Spark on Kubernetes在Mac的Demo

时间:2022-07-22
本文章向大家介绍Spark on Kubernetes在Mac的Demo,主要内容包括其使用实例、应用技巧、基本知识点总结和需要注意事项,具有一定的参考价值,需要的朋友可以参考一下。

1 Overview

讲真,Spark 2.3 开始原生支持 K8S,按照Spark 2.4 官网的方法一开始真的没跑起来,K8S Dashboard 又一堆问题,可能我太菜了,头疼。

结果我再仔细看看官方指导,发现…

2 Start

2.1 部署本地的 K8S 集群

要在 K8S 上享受跑 Spark 的快感,首先你要有 K8S 集群,如果没有也没关系,我们本地装一个。

我使用的是 Mac,具体配置如下。

ProductName:	Mac OS X
ProductVersion:	10.12.6
BuildVersion:	16G1114

其实再仔细看看官方文档 prerequisties,可以发现一些不满足的条件,比如说默认的 Minikube 的资源是不足够运行一个 Spark App 的。我本地用的是 Docker Edge 里面配的 K8S Cluster,大家尝试的话可以下载并通过设置来开启,需要注意的是,资源要调大一点,不然 Spark 启动之后机会一直在等待资源。

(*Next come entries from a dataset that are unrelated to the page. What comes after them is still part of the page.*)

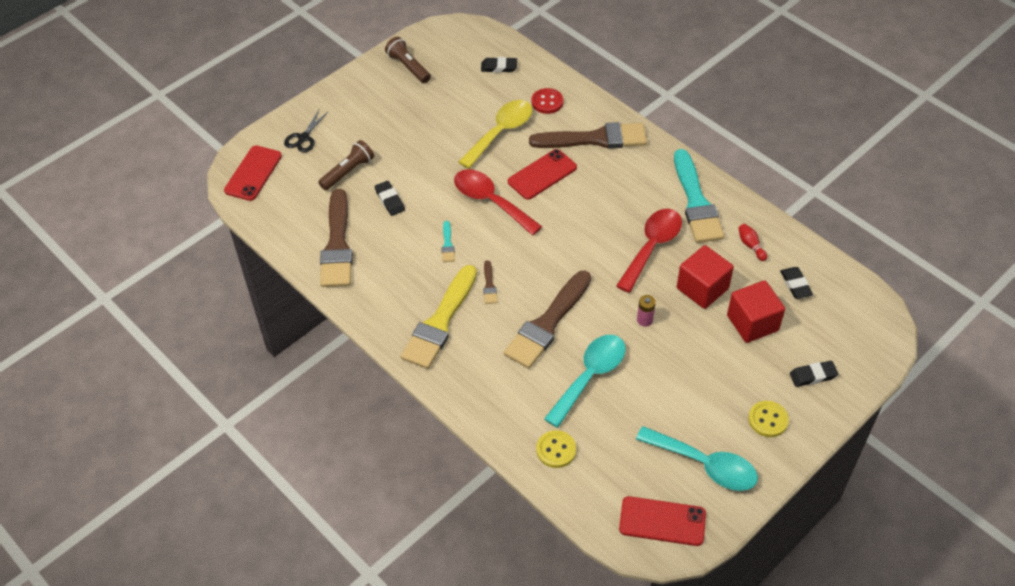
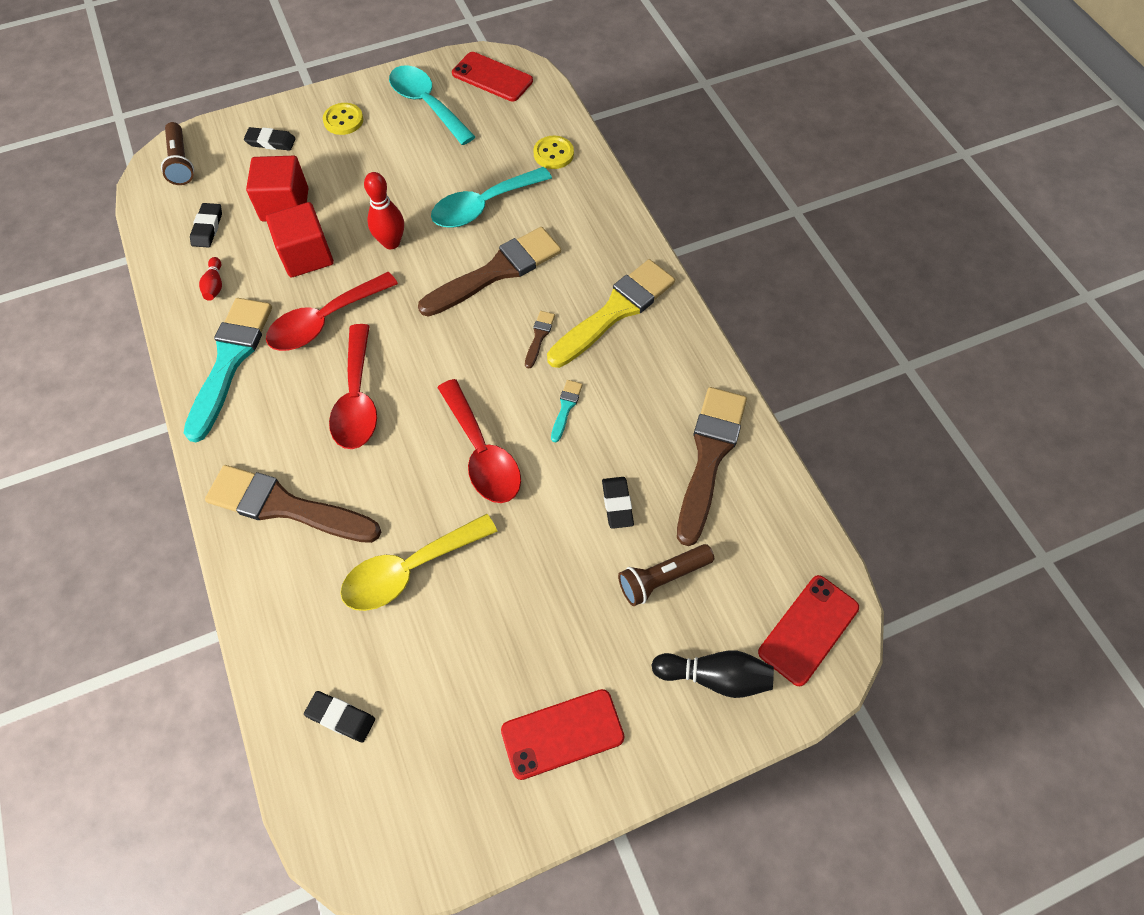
camera: 160 degrees left, 10 degrees up
black scissors [284,110,329,153] -> black bowling pin [652,651,774,698]
brown flashlight [385,37,431,83] -> brown flashlight moved to [161,122,194,185]
red phone [508,149,577,200] -> red phone moved to [501,689,625,780]
red button [531,88,564,114] -> none
pink battery [637,295,656,327] -> red bowling pin [364,172,404,249]
none -> red spoon [329,324,377,449]

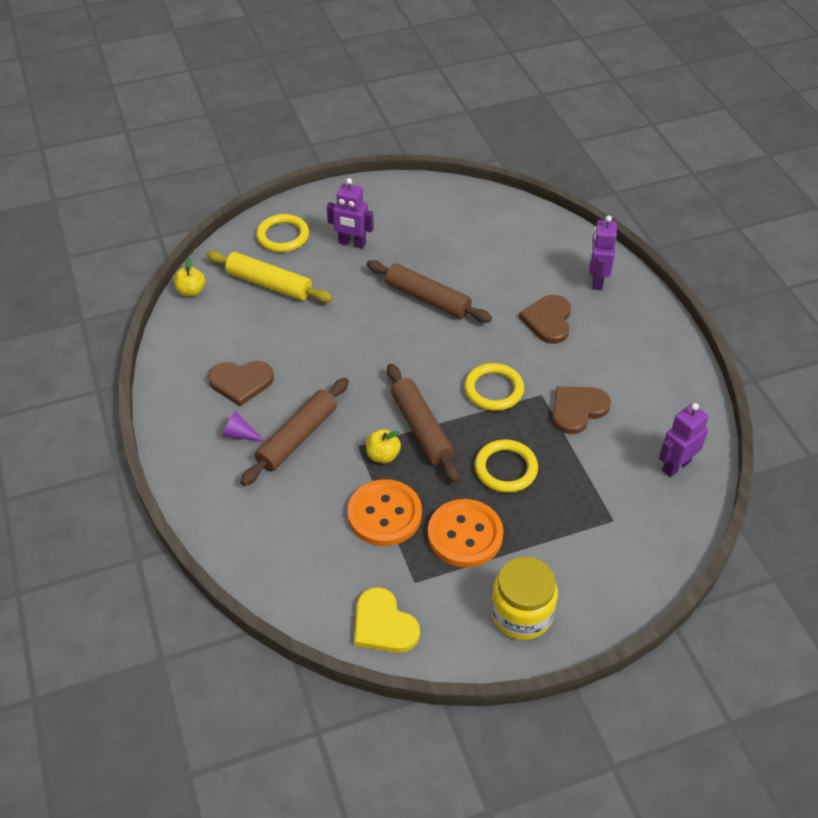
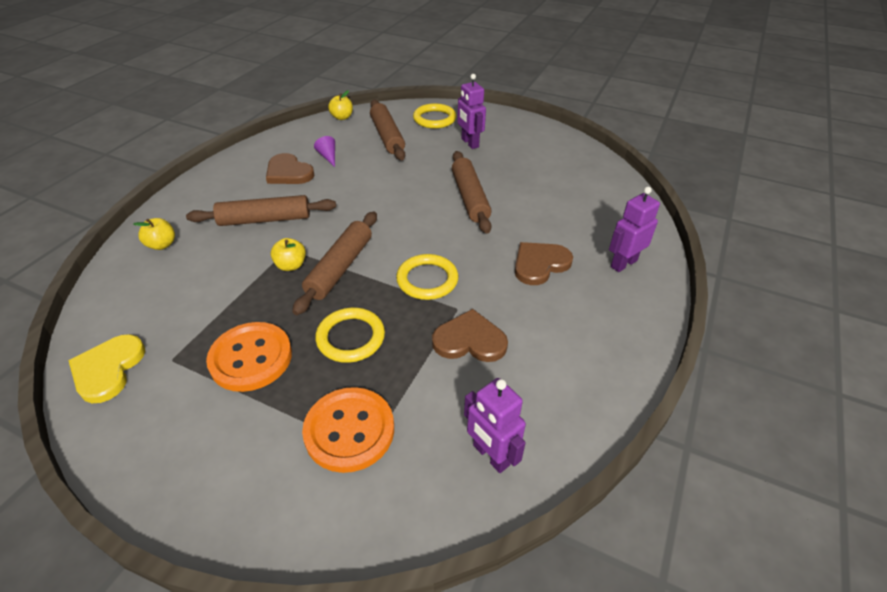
camera: 45 degrees right, 5 degrees down
yellow rolling pin [206,251,333,302] -> brown rolling pin [370,100,405,160]
purple cone [222,411,265,442] -> purple cone moved to [314,136,335,167]
orange button [348,479,422,546] -> orange button moved to [302,387,394,473]
yellow jar [491,557,558,640] -> none
purple robot [659,403,708,477] -> purple robot turned 135 degrees counterclockwise [464,378,526,473]
none -> yellow apple [133,218,175,250]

另外就是 example jar 的问题,留意一下,官网上有一句:

This URI is the location of the example jar that is already in the Docker image.

注意了,这个配置里的 Image 指的是已经打包到镜像的 jar 文件!!!不是你本地的文件!!!

2.2 Spark 跑起来

➜  spark-2.4.2-bin-hadoop2.7 bin/spark-submit 
  --master k8s://http://localhost:8001  
--deploy-mode cluster 
--name spark-pi 
--class org.apache.spark.examples.SparkPi 
--conf spark.executor.instances=1 
--conf spark.kubernetes.container.image=spark:2.3.0 
local:///opt/spark/examples/jars/spark-examples_2.12-2.4.2.jar

2.3 应用日志

首先是展示在终端的日志,这部分的日志是从 LoggingPodStatusWatcherImpl 打印出来的,这个类的作用格式检测 K8S 上 Spark App 的 Pod 的状态 Status。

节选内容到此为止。